Debra Sandilands – Final Ph.D. Defence (MERM)

Thursday, May 22, 2014 at 12:30 pm
Room 200, Graduate Student Center (6371 Crescent Road), UBC Point Grey Campus

 

Title:  “Accuracy of differential item functioning detection methods in structurally missing data due to booklet design”

 

Supervisor: Dr. Kadriye Ercikan (MERM)
Supervisory Committee: Dr. Sterett Mercer (School Psychology) & Dr. Bruno Zumbo (MERM)
University Examiners: Dr. Pam Ratner (Nursing) and Dr. Jennifer Shapka (HDLC)
External Examiner: Dr. Randall Penfield (University of North Carolina)

 

ABSTRACT

Differential item functioning (DIF) analyses are used to analyze structurally missing data (SMD) due to balanced incomplete block (BIB) booklet designs commonly used in large scale assessments (LSAs). Only one DIF method, the Mantel Haenszel (MH) method, has previously been studied in this context. The purposes of this study were to investigate and compare the power and Type I error rates of an additional DIF method, the IRT-based Lord’s Wald test, with the MH method and to extend the research on methods of forming the MH matching variable (MV) by proposing and testing a modification to the MH MV in the SMD context.
A simulation study investigated the effects of sample size, ratio of group sizes, test length, percentage of DIF items, and differences in group abilities on the power and Type I error rates of four DIF methods: the IRT-Lord’s and MH using a block-wise, a booklet-wise, and a modified MV. The study design was selected to reflect authentic situations in which DIF might be investigated in LSAs that typically use BIB designs.
The three MH methods maintained better Type I error rates than the IRT-Lord’s method which was inflated when the group sample sizes were unequal.
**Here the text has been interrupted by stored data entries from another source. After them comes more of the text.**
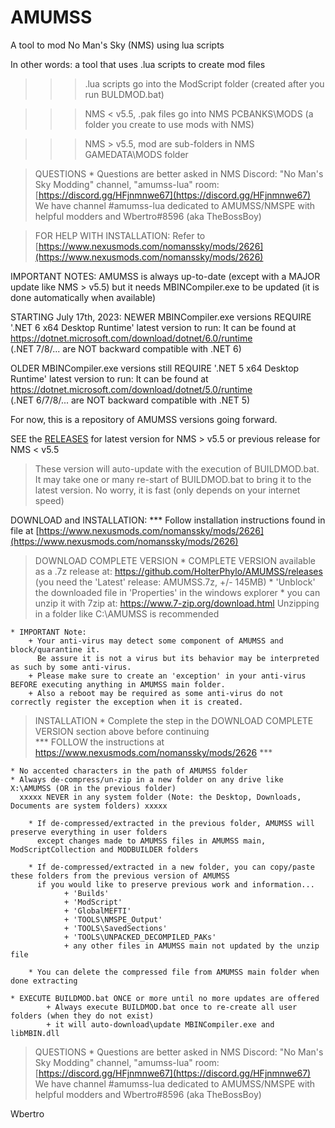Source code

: # AMUMSS
A tool to mod No Man's Sky (NMS) using lua scripts

In other words: a tool that uses .lua scripts to create mod files
>  >> .lua scripts go into the ModScript folder (created after you run BULDMOD.bat)

>  >> NMS < v5.5, .pak files go into NMS PCBANKS\MODS (a folder you create to use mods with NMS)

>  >> NMS > v5.5, mod are sub-folders in NMS GAMEDATA\MODS folder

> QUESTIONS
        * Questions are better asked in NMS Discord: "No Man's Sky Modding" channel, "amumss-lua" room:
                    [https://discord.gg/HFjnmnwe67](https://discord.gg/HFjnmnwe67)                                       
        We have channel #amumss-lua dedicated to AMUMSS/NMSPE with helpful modders and Wbertro#8596 (aka TheBossBoy)

> FOR HELP WITH INSTALLATION:
  Refer to [https://www.nexusmods.com/nomanssky/mods/2626](https://www.nexusmods.com/nomanssky/mods/2626)
  
IMPORTANT NOTES:
  AMUMSS is always up-to-date (except with a MAJOR update like NMS > v5.5) but it needs MBINCompiler.exe to be updated
  (it is done automatically when available)
  
  STARTING July 17th, 2023: NEWER MBINCompiler.exe versions REQUIRE '.NET 6 x64 Desktop Runtime' latest version to run:
  It can be found at https://dotnet.microsoft.com/download/dotnet/6.0/runtime             
  (.NET 7/8/... are NOT backward compatible with .NET 6) 
  
  OLDER MBINCompiler.exe versions still REQUIRE '.NET 5 x64 Desktop Runtime' latest version to run:
  It can be found at https://dotnet.microsoft.com/download/dotnet/5.0/runtime                         
  (.NET 6/7/8/... are NOT backward compatible with .NET 5) 

For now, this is a repository of AMUMSS versions going forward.

SEE the [RELEASES](https://github.com/HolterPhylo/AMUMSS/releases) for latest version for NMS > v5.5
or previous release for NMS < v5.5
> These version will auto-update with the execution of BUILDMOD.bat.
> It may take one or many re-start of BUILDMOD.bat to bring it to the latest version.
  No worry, it is fast (only depends on your internet speed)

DOWNLOAD and INSTALLATION:
	*** Follow installation instructions found in file at [https://www.nexusmods.com/nomanssky/mods/2626](https://www.nexusmods.com/nomanssky/mods/2626)
	
> DOWNLOAD COMPLETE VERSION
    * COMPLETE VERSION available as a .7z release at:
        https://github.com/HolterPhylo/AMUMSS/releases (you need the 'Latest' release: AMUMSS.7z, +/- 145MB)
    * 'Unblock' the downloaded file in 'Properties' in the windows explorer
    * you can unzip it with 7zip at: https://www.7-zip.org/download.html
Unzipping in a folder like C:\AMUMSS is recommended
    
    * IMPORTANT Note:
		+ Your anti-virus may detect some component of AMUMSS and block/quarantine it.
		  Be assure it is not a virus but its behavior may be interpreted as such by some anti-virus.
		+ Please make sure to create an 'exception' in your anti-virus BEFORE executing anything in AMUMSS main folder.
		+ Also a reboot may be required as some anti-virus do not correctly register the exception when it is created.

> INSTALLATION
    * Complete the step in the DOWNLOAD COMPLETE VERSION section above before continuing              
      *** FOLLOW the instructions at https://www.nexusmods.com/nomanssky/mods/2626 ***
    
    * No accented characters in the path of AMUMSS folder
    * Always de-compress/un-zip in a new folder on any drive like X:\AMUMSS (OR in the previous folder)
      xxxxx NEVER in any system folder (Note: the Desktop, Downloads, Documents are system folders) xxxxx

        * If de-compressed/extracted in the previous folder, AMUMSS will preserve everything in user folders
          except changes made to AMUMSS files in AMUMSS main, ModScriptCollection and MODBUILDER folders

        * If de-compressed/extracted in a new folder, you can copy/paste these folders from the previous version of AMUMSS
          if you would like to preserve previous work and information...
                + 'Builds'
                + 'ModScript'
                + 'GlobalMEFTI'
                + 'TOOLS\NMSPE_Output'
                + 'TOOLS\SavedSections'
                + 'TOOLS\UNPACKED_DECOMPILED_PAKs'
                + any other files in AMUMSS main not updated by the unzip file

        * You can delete the compressed file from AMUMSS main folder when done extracting

	* EXECUTE BUILDMOD.bat ONCE or more until no more updates are offered
			+ Always execute BUILDMOD.bat once to re-create all user folders (when they do not exist)
            + it will auto-download\update MBINCompiler.exe and libMBIN.dll

> QUESTIONS
        * Questions are better asked in NMS Discord: "No Man's Sky Modding" channel, "amumss-lua" room:
                    [https://discord.gg/HFjnmnwe67](https://discord.gg/HFjnmnwe67)                                       
        We have channel #amumss-lua dedicated to AMUMSS/NMSPE with helpful modders and Wbertro#8596 (aka TheBossBoy)

Wbertro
None of the four methods had high power to detect DIF at the smallest sample size (1200). In the other sample size conditions the IRT-Lord’s method had high power to detect DIF only when group sizes were equal. None of the MH methods had high power when the group mean ability levels differed, nor when the proportion of DIF in the MV was high.
These results indicate that DIF may go undetected in many realistic SMD conditions, potentially undermining the validity of score comparisons across groups. Recommendations to maximize DIF detection in SMD include using the MH method with a block-wise MV, ensuring a large overall sample size, and over-sampling small policy-relevant groups to result in more balanced group sample sizes. Results also indicate that other sources of validity evidence to support score comparability should be provided since DIF analyses cannot yet be solely relied upon for this purpose.